The newly elected Pallister government wasted little time putting its stamp on government in this province.
Almost as fast as you can say Ralph Eichler, the provincial department responsible for agriculture got a new name this month: Manitoba Department of Agriculture (MDA).
It has a nice simple ring to it.
But it also reflects a reality that has become increasingly obvious in recent decades. Back in the 1960s, the department was known as Manitoba Agriculture and Conservation, likely because Conservation in those days stood for drainage. Later it became Manitoba Agriculture and Food, then Rural Initiatives/Development was tacked on — a sort of catchall department for anything rural.
It used to be that agriculture and rural were synonymous and their economic agendas interchangeable. Back in the days when small towns throughout the province were built around grain elevators and agricultural services were the primary economic activity, what was good for farming was also good for the rural economy.
No doubt agriculture remains a key economic activity in rural Manitoba. But there are fewer farmers, they farm bigger pieces of land, and they deliver their grain to fewer elevators located farther away.
There are even times when the economic future of rural communities is at odds with agriculture, especially when it comes to squabbles over land use or housing subdivisions built too close to livestock operations (or livestock operations built too close to houses), and farming practices — such as aerial spraying or cleaning out the pits — that offend rural residents planning a barbecue.
Reconciling those competing interests hasn’t been easy.
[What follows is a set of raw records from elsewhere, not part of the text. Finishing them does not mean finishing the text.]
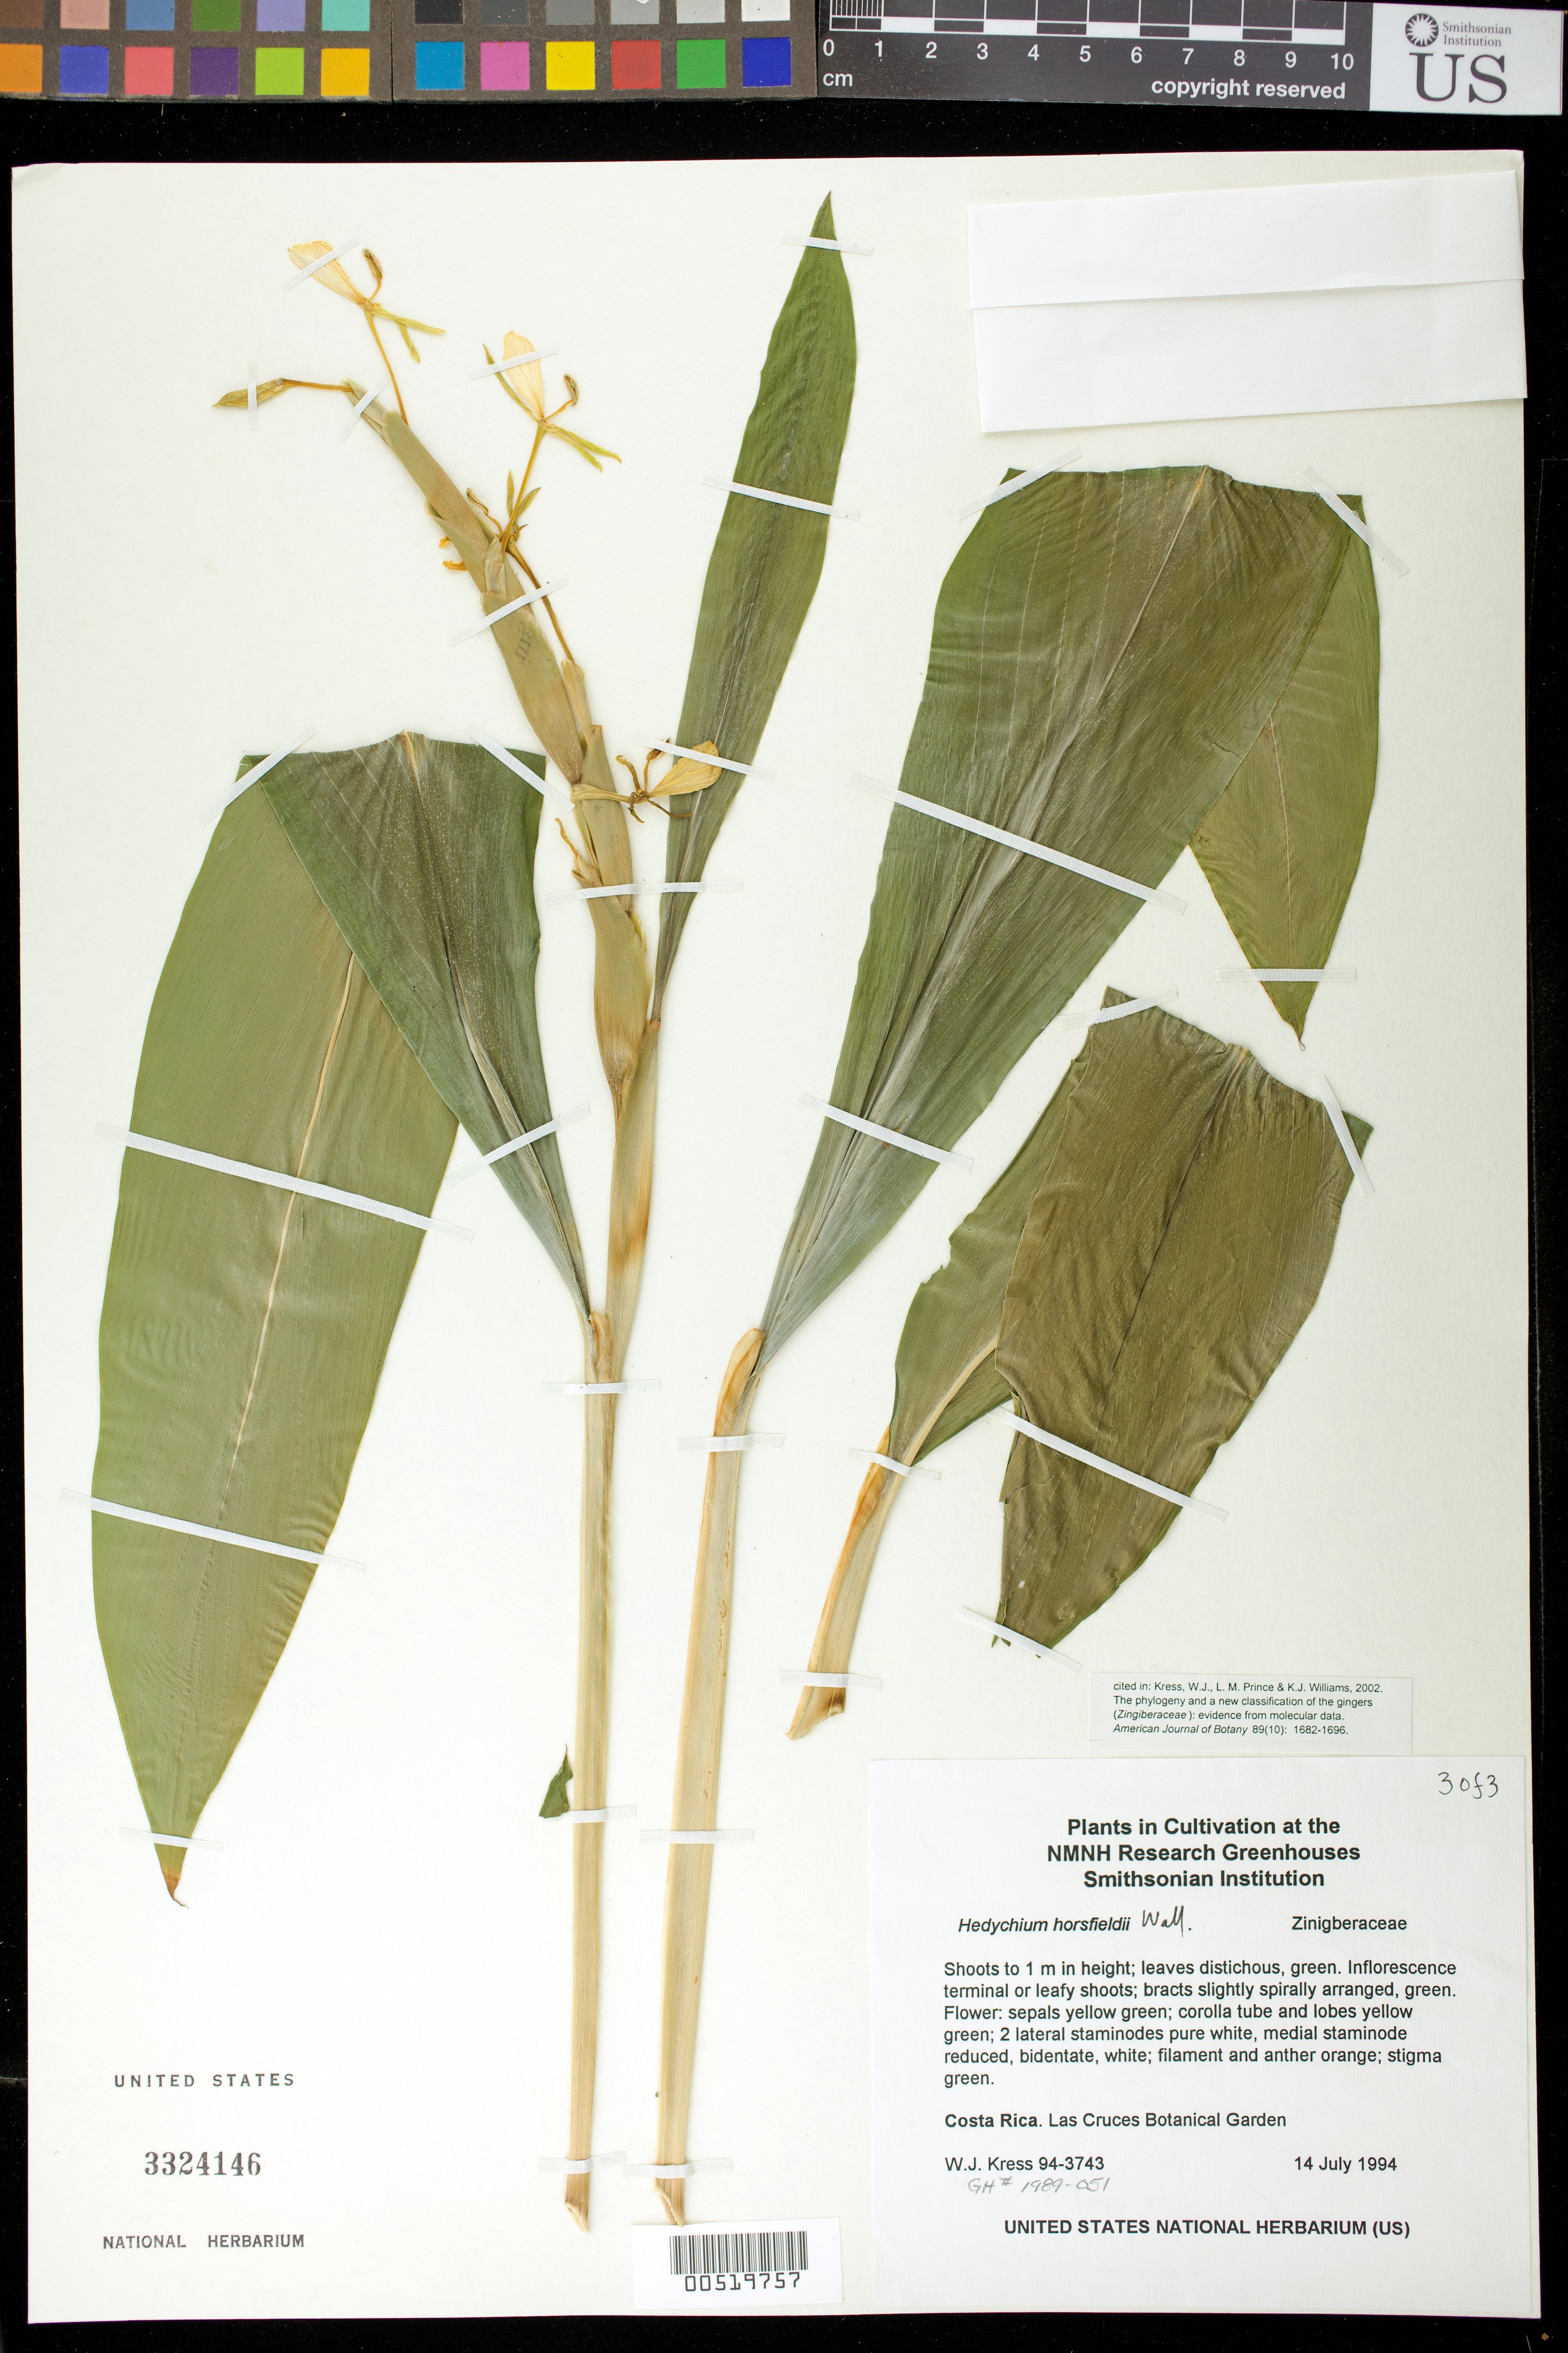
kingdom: Plantae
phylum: Tracheophyta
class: Liliopsida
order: Zingiberales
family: Zingiberaceae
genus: Hedychium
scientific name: Hedychium horsfieldii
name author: R. Br. ex Wall.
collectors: W. J. Kress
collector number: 94-3743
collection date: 1994-07-14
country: United States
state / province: Maryland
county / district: Prince George's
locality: NMNH Botany Research Greenhouses; Museum Support Center, Suitland.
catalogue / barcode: US 3324146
As well, agriculture is no longer a solely rural domain. Urban farming is a growth industry.
Under the new configuration, MDA is about agriculture. The rural development portfolio becomes part of Indigenous and Municipal Relations in a new ministry under Eileen Clarke.
Having a minister to champion the needs of rural communities could be a plus.
Rural Manitoba needs agriculture, but with many farm families dependent on off-farm income, agriculture needs a vibrant and diversified rural economy.
Rural people, including farmers, are more likely than urbanites to be self-employed, a 2010 study by Statistics Canada said. People who know how to create their own jobs are good for the overall economy.
We would add that a strong extension network, with all vacancies filled, is a wise investment in the future of both agendas.
Further diminishing support for public extension in the name of saving money would be false economy — under any name.